2TB of new data is added to the system daily
As the subsidiary of the 3rd largest telco operator in the world (Deutsche Telekom), the amount of data that T-mobile (regionally: Slovak Telecom) processes every second is almost unthinkable. Their challenge was that they were ready to start incorporating big data technologies into their operations, but for several years prior were concerned that the implementation costs might not have a positive ROI.
As data technologies advanced, the costs fell, and eventually they sought out our help to help set their data architecture. They still wanted to be conservative in their investment, so they called on us to set things up in such a way that it could be managed by a relatively small team of engineers.

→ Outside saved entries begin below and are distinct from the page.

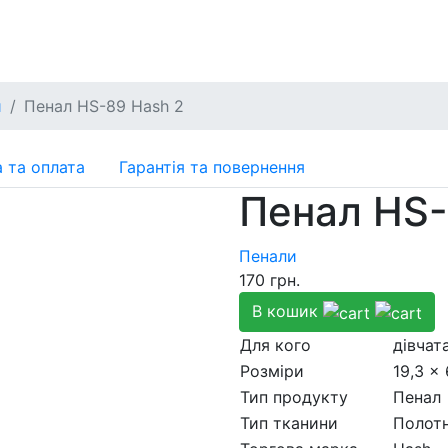
и
Пенал HS-89 Hash 2
 та оплата
Гарантія та повернення
Пенал HS-
Пенали
170
грн.
В кошик
Для кого
дівчат
Розмiри
19,3 x 
Тип продукту
Пенал
Тип тканини
Полот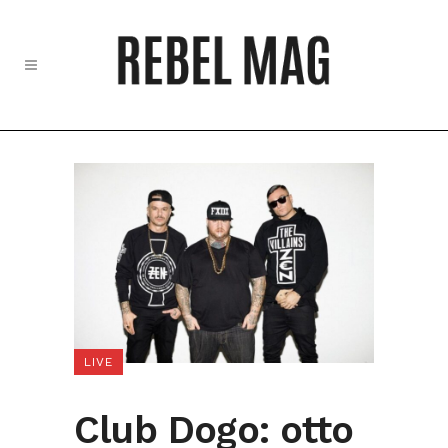
LIVE
Club Dogo: otto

We chose an architecture capable of processing batch and real-time data that wouldn’t need vast engineering work to enable data flows and process data. Efficiency, cost management, and data processing speed are all extremely important for huge companies like this. For their needs, we decided to implement a Cloudera Data Platform (Gauss Algorithmic was the first company to become a fully certified Cloudera partner in the Czech Republic).
Within the architecture, we implemented the Cloudera distribution of Hadoop with Apache Kafka and Apache Spark. Tools like Apache Flume and Apache Sqoop were selected to ease the amount of data engineering required to process data at the beginning, whereas today engineers have adopted Apache Spark for better performance.
The system runs as more logical clusters that are independently scalable. The data integration is taken care of by two clusters with Apache Kafka as the core open-source technology. They work mainly as a protection layer to reduce the amount of “dirty” data flowing to the desired storage layers. We run these integration layers on the operator's private cloud infrastructure, allowing us to add resources much faster and tackle unexpected spikes in the data flows.
The data lake itself takes care of further processing and analytics including machine learning. This cluster runs on bare metal hardware for better performance gains. Resource management is fine-tuned to the needs of different teams like IT or data scientists accessing the platform. Python notebooks and SQL-based access methods are available to these end users.
The solution complies with the required security and data protection levels. Overall, the system today runs critical workloads, accessing more than 10 internal and external data sources, which helps make marketing and operational decisions on a daily basis.Big data solutions are not one-size-fits all. We were able to deliver a much higher ROI on their technology investment simply by listening to their exact needs and pain points, and implementing a solution that met their specifications while still being affordable and operable with a smaller team of engineers.